**TEXTO FORNECIDO**.
↓
Ainda nesta senda de exame, pode-se evidenciar que a concepção pós-positivista que passou a permear o Direito, ofertou, por via de consequência, uma rotunda independência dos estudiosos e profissionais da Ciência Jurídica. Aliás, há que se citar o entendimento de Verdan, “esta doutrina é o ponto culminante de uma progressiva evolução acerca do valor atribuído aos princípios em face da legislação”[3]. Destarte, a partir de uma análise profunda de sustentáculos, infere-se que o ponto central da corrente pós-positivista cinge-se à valoração da robusta tábua principiológica que Direito e, por conseguinte, o arcabouço normativo passando a figurar, nesta tela, como normas de cunho vinculante, flâmulas hasteadas a serem adotadas na aplicação e interpretação do conteúdo das leis.
2 Direitos de Primeira Dimensão: Comentários à Concreção dos Direitos de Liberdade
No século XVIII, é verificável a instalação de um momento de crise no continente europeu, porquanto a classe burguesa que emergia, com grande poderio econômico, não participava da vida pública, pois inexistia, por parte dos governantes, a observância dos direitos fundamentais, até então construídos. Afora isso, apesar do esfacelamento do modelo feudal, permanecia o privilégio ao clero e à nobreza, ao passo que a camada mais pobre da sociedade era esmagada, porquanto, por meio da tributação, eram obrigados a sustentar os privilégios das minorias que detinham o poder. Com efeito, a disparidade existente, aliado ao achatamento da nova classe que surgia, em especial no que concerne aos tributos cobrados, produzia uma robusta insatisfação na órbita política[4]. O mesmo ocorria com a população pobre, que, vinda das regiões rurais, passa a ser, nos centros urbanos, explorada em fábricas, morava em subúrbios sem higiene, era mal alimentada e, do pouco que lhe sobejava, tinha que tributar à Corte para que esta gastasse com seus supérfluos interesses. Essas duas subclasses uniram-se e fomentaram o sentimento de contenda contra os detentores do poder, protestos e aclamações públicas tomaram conta da França.
↑
**MATERIAL DE ESTUDO**.
↓
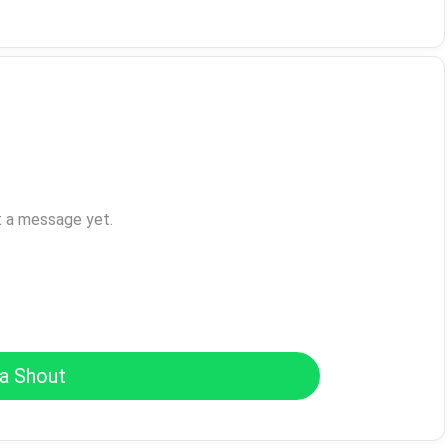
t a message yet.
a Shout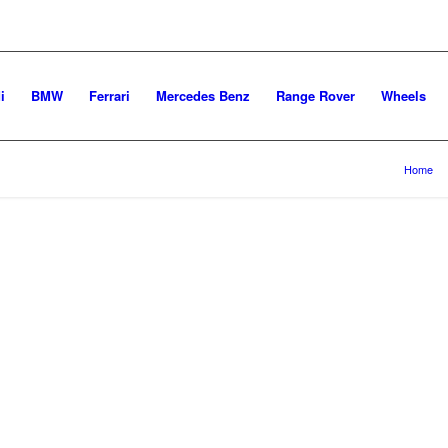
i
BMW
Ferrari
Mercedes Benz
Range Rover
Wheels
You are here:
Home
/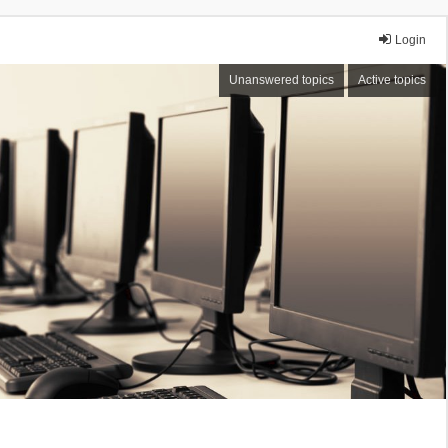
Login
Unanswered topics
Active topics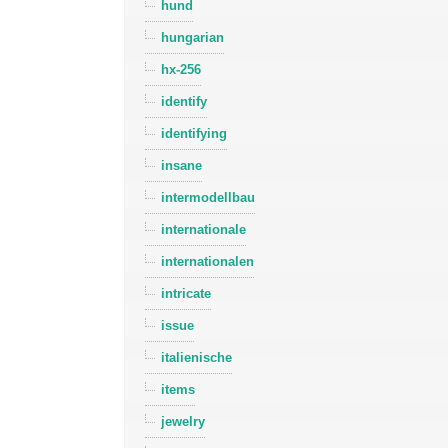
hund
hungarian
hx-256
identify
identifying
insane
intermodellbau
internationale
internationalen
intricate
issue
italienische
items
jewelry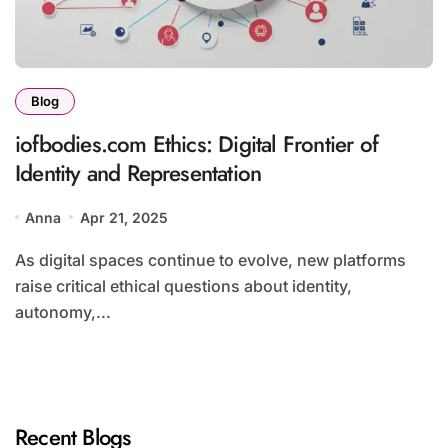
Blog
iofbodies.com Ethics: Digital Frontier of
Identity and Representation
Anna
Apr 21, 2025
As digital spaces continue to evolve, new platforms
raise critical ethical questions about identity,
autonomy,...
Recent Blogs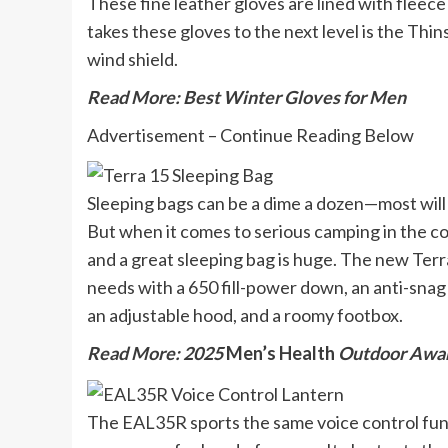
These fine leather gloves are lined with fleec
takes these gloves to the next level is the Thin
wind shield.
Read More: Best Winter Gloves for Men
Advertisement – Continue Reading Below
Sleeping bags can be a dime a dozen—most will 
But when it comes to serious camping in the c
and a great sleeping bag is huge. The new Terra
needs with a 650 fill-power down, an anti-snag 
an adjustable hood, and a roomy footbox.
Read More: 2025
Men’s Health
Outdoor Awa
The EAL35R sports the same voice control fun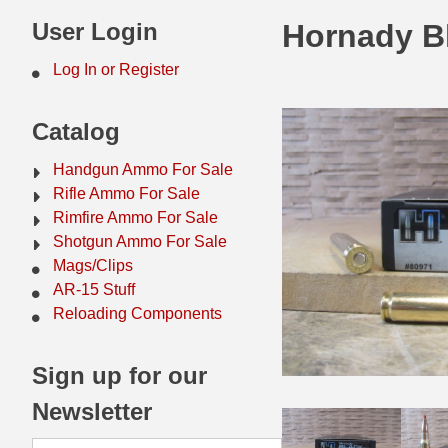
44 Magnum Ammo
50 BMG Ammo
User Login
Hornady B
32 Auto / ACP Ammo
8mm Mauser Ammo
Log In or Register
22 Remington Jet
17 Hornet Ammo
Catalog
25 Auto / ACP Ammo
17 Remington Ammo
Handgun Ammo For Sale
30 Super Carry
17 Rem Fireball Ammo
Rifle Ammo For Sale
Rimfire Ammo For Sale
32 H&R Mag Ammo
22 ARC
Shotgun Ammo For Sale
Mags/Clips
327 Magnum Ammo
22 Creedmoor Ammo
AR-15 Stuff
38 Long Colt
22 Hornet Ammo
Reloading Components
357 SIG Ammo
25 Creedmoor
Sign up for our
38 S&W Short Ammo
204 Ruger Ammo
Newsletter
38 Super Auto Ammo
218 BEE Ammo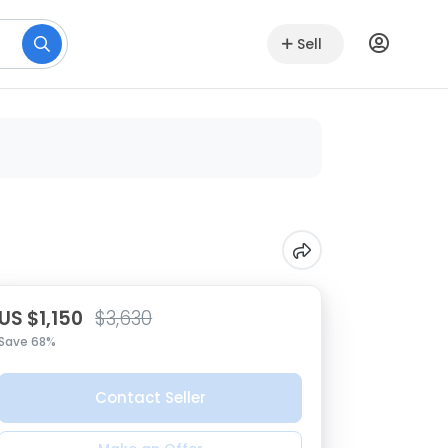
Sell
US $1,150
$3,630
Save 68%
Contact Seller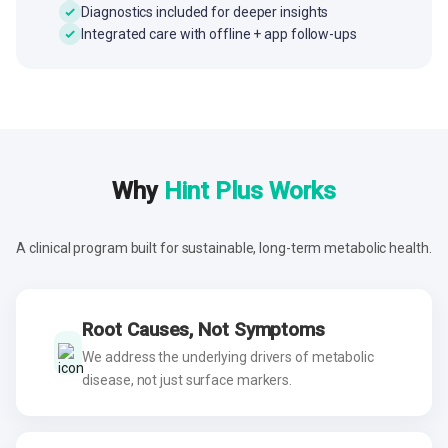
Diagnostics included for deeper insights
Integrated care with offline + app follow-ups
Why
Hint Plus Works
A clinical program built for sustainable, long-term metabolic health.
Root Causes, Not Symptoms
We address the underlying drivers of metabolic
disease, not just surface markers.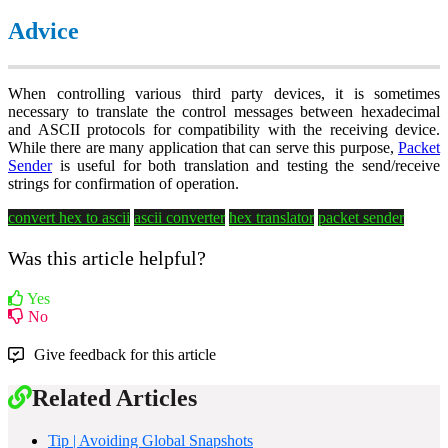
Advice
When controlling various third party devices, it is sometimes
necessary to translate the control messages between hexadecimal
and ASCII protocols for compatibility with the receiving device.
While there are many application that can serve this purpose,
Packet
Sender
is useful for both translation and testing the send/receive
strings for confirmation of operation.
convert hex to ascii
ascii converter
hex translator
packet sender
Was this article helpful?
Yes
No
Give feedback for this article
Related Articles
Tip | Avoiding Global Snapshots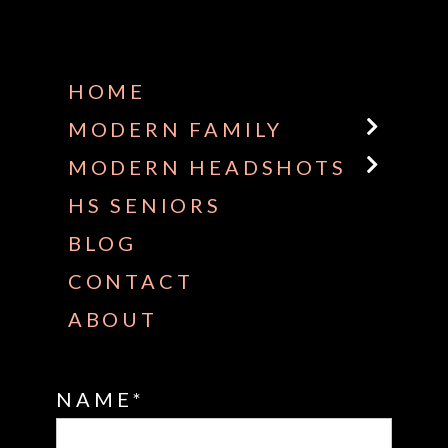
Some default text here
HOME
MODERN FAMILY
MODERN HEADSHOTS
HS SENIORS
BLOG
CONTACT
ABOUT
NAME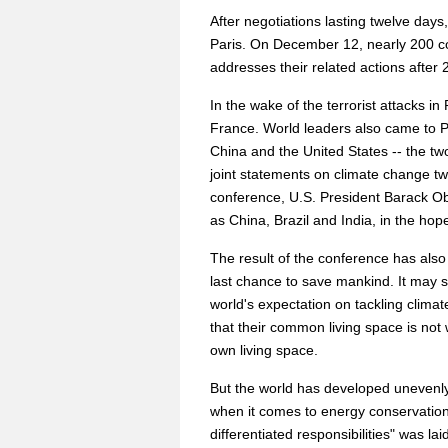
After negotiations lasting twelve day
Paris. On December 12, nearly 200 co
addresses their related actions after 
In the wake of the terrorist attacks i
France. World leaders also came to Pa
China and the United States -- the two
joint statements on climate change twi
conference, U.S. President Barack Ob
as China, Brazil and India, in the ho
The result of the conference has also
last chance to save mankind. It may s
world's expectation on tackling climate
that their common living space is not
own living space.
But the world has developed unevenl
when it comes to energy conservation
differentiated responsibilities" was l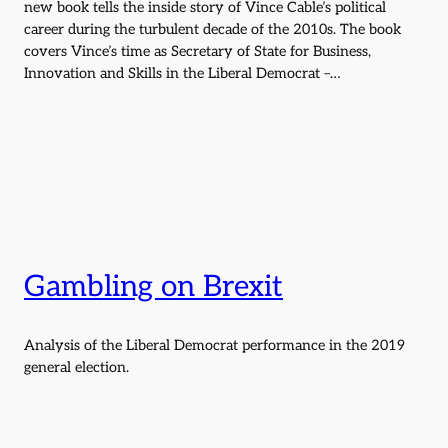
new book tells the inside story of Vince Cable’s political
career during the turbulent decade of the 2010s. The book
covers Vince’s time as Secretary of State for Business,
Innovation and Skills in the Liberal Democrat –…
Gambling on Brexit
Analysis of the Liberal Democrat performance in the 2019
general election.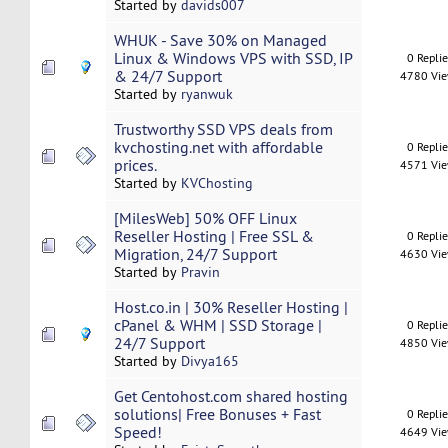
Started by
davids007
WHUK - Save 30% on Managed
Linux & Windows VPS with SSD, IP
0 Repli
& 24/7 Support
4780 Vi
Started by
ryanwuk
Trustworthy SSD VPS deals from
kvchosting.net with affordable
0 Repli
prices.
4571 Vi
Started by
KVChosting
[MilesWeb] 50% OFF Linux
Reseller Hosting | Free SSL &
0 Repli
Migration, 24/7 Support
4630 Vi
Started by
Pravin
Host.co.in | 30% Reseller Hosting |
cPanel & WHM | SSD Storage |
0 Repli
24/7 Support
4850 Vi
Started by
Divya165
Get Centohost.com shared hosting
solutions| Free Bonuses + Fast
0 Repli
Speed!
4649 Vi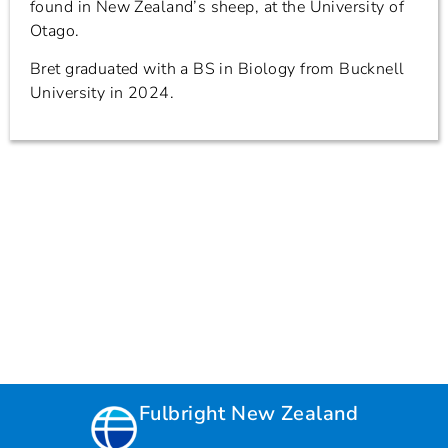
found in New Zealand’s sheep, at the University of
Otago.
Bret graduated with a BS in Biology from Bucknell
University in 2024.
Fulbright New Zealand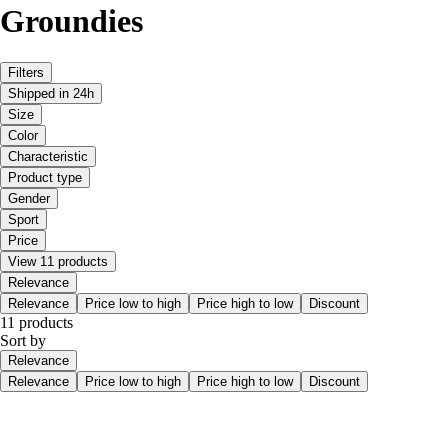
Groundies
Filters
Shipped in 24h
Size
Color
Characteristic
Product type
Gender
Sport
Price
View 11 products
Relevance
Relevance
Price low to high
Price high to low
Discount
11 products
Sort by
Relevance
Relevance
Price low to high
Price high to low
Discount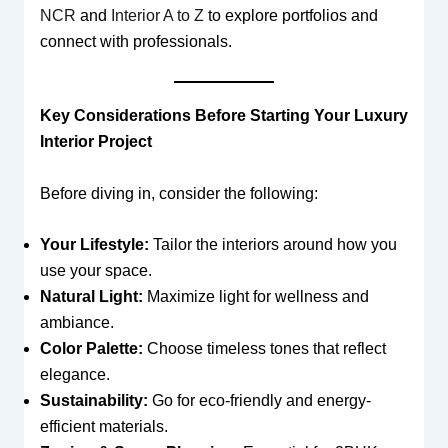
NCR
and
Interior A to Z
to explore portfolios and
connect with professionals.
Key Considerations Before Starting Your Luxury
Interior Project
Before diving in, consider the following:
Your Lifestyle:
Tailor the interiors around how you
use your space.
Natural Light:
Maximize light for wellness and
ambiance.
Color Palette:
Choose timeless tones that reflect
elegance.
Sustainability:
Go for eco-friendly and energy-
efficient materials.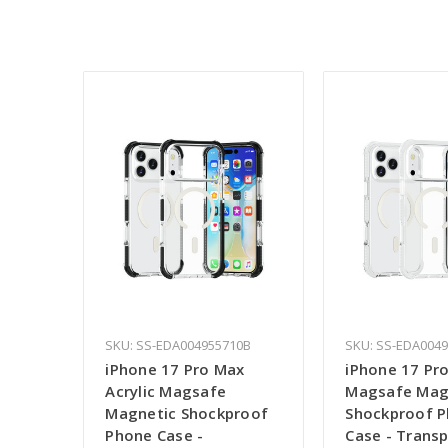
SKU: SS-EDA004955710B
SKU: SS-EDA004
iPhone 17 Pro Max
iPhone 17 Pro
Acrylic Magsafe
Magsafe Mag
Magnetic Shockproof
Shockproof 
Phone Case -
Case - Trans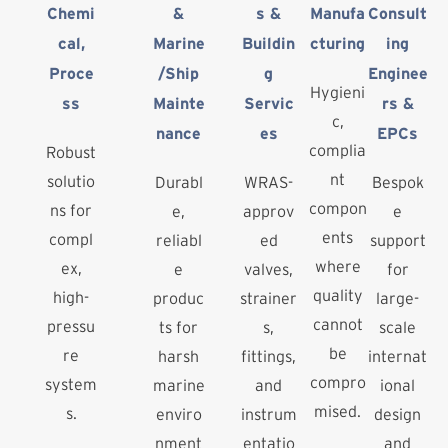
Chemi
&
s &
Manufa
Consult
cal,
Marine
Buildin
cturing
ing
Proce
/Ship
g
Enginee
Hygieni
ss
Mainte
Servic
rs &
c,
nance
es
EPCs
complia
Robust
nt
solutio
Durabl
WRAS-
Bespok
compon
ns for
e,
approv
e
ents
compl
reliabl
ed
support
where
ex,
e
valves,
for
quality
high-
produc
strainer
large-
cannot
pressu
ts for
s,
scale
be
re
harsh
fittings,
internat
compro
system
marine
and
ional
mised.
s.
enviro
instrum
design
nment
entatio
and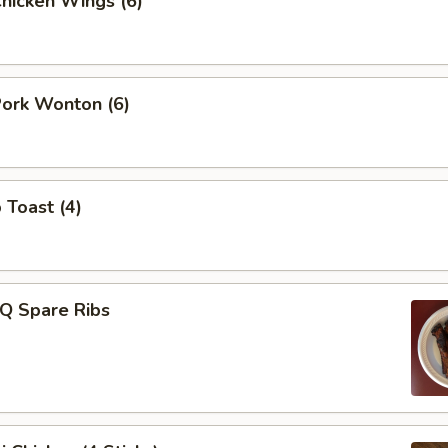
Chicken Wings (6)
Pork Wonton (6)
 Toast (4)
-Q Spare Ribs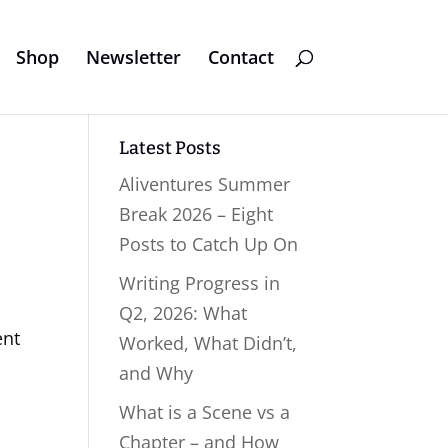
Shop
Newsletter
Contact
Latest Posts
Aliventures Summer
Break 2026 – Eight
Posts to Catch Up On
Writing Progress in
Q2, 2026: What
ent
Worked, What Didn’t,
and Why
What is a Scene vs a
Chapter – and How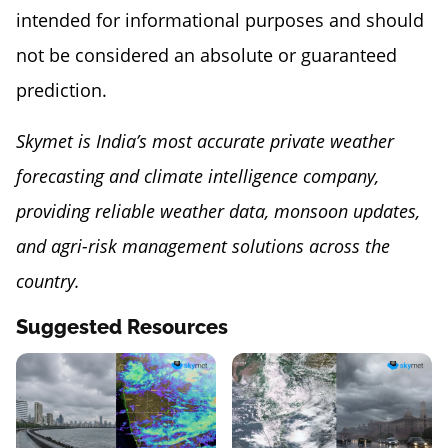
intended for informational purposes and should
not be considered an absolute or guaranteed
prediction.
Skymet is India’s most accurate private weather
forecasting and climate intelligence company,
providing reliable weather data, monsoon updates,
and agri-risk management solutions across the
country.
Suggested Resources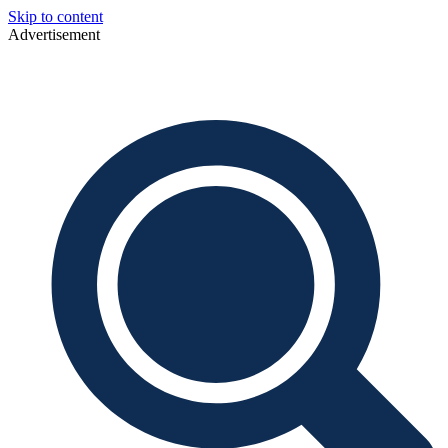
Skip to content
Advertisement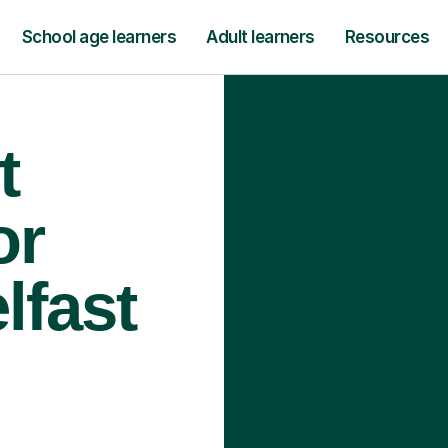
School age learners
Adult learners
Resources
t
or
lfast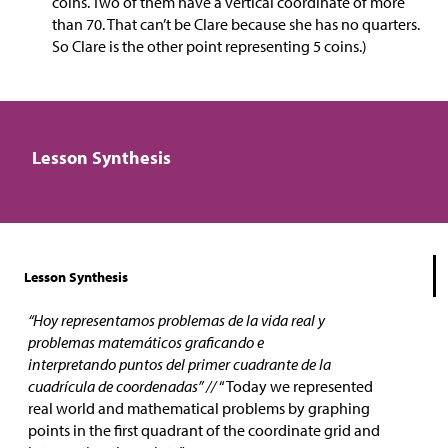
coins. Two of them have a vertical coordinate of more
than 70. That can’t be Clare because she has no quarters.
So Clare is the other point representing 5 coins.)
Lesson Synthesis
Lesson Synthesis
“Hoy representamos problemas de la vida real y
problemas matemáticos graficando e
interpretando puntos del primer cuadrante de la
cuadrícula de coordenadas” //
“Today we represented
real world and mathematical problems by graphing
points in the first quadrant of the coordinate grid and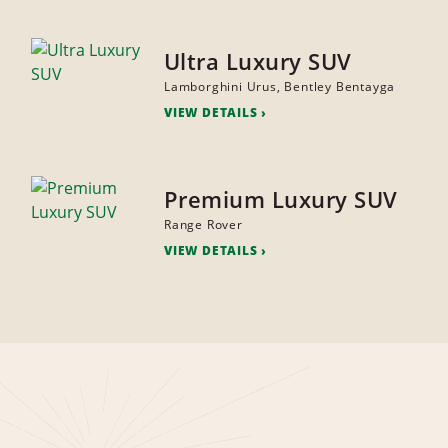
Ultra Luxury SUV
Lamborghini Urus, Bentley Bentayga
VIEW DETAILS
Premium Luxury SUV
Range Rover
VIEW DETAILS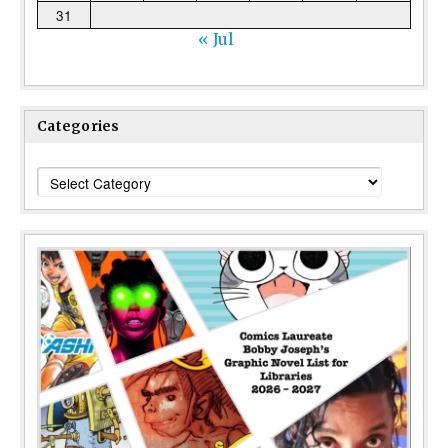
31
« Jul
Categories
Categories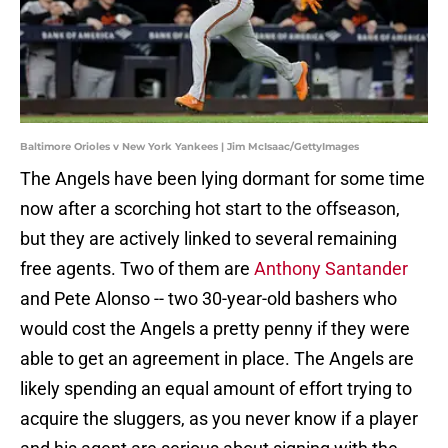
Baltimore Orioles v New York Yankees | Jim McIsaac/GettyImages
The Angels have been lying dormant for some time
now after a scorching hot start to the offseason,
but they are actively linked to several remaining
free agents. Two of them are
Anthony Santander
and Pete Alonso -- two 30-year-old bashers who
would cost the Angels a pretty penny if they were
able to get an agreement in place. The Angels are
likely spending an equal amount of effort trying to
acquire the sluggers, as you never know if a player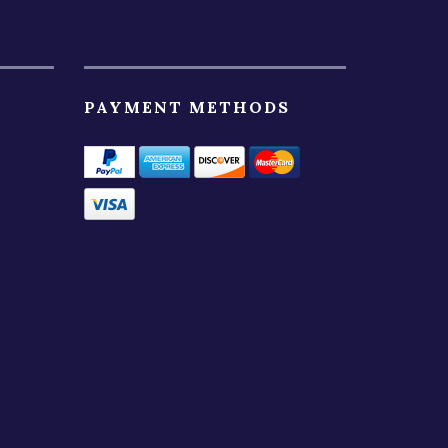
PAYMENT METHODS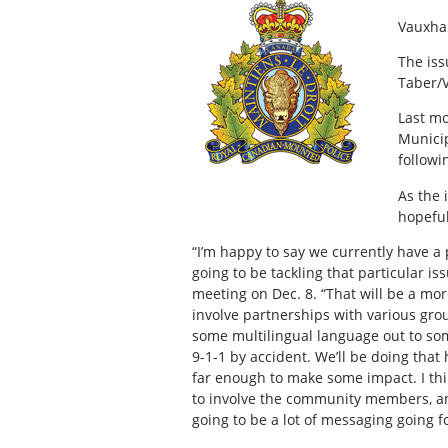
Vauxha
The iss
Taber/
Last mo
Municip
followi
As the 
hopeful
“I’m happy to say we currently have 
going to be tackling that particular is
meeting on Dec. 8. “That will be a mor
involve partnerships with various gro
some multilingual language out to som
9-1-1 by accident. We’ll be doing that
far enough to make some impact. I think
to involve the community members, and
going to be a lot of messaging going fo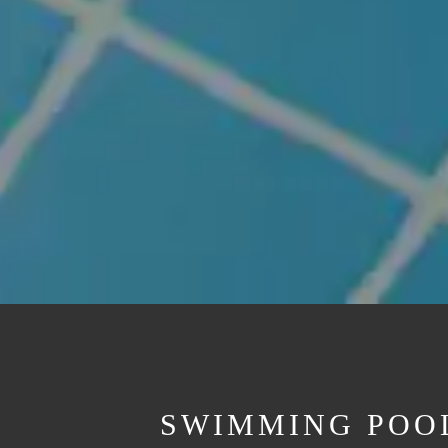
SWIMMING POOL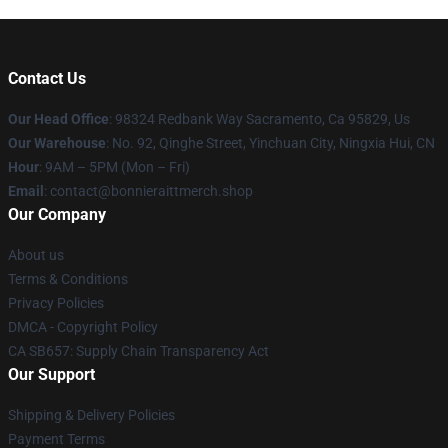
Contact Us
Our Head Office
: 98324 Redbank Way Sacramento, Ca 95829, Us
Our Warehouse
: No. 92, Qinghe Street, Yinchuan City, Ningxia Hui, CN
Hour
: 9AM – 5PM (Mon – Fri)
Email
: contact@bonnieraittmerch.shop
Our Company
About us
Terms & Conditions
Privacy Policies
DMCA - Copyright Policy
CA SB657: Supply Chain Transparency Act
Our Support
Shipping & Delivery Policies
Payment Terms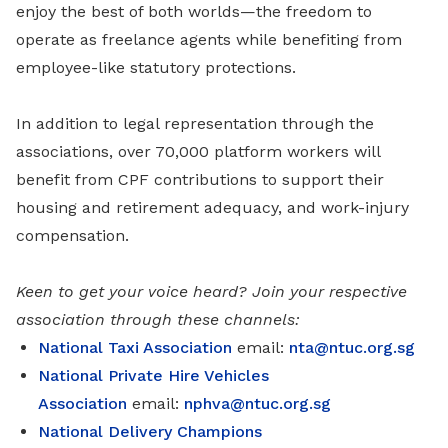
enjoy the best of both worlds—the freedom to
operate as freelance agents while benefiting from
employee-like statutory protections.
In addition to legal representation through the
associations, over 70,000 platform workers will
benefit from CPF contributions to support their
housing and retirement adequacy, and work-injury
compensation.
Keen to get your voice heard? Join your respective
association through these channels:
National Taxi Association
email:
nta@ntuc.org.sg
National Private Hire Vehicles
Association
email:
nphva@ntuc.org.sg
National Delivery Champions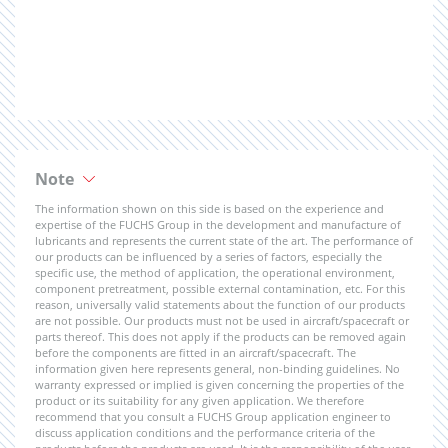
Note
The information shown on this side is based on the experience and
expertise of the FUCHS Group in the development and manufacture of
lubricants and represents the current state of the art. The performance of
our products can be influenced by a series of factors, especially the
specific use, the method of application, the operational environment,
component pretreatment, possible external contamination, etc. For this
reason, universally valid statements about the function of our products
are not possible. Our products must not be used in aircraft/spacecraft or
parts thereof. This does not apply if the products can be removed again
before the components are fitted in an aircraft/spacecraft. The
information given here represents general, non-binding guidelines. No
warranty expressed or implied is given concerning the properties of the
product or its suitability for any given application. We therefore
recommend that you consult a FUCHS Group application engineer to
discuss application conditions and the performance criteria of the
↑
**PERGUNTAS**.
(1) Segundo o texto fornecido, em que século se instalou um momento de crise no continente europeu?
(2) Enumere todas as condições da população pobre vinda das regiões rurais que o texto fornecido descreve nos centros urbanos.
(3) Transcreva do texto fornecido o trecho que vai de "Ainda nesta senda" até "conteúdo das leis.".

**RESPOSTAS**.
(1) No século XVIII.

(2)
- Era explorada em fábricas.
- Morava em subúrbios sem higiene.
- Era mal alimentada.
- Do pouco que lhe sobejava, tinha que tributar à Corte.

(3)
Ainda nesta senda de exame, pode-se evidenciar que a concepção pós-positivista que passou a permear o Direito, ofertou, por via de consequência, uma rotunda independência dos estudiosos e profissionais da Ciência Jurídica. Aliás, há que se citar o entendimento de Verdan, “esta doutrina é o ponto culminante de uma progressiva evolução acerca do valor atribuído aos princípios em face da legislação”[3]. Destarte, a partir de uma análise profunda de sustentáculos, infere-se que o ponto central da corrente pós-positivista cinge-se à valoração da robusta tábua principiológica que Direito e, por conseguinte, o arcabouço normativo passando a figurar, nesta tela, como normas de cunho vinculante, flâmulas hasteadas a serem adotadas na aplicação e interpretação do conteúdo das leis.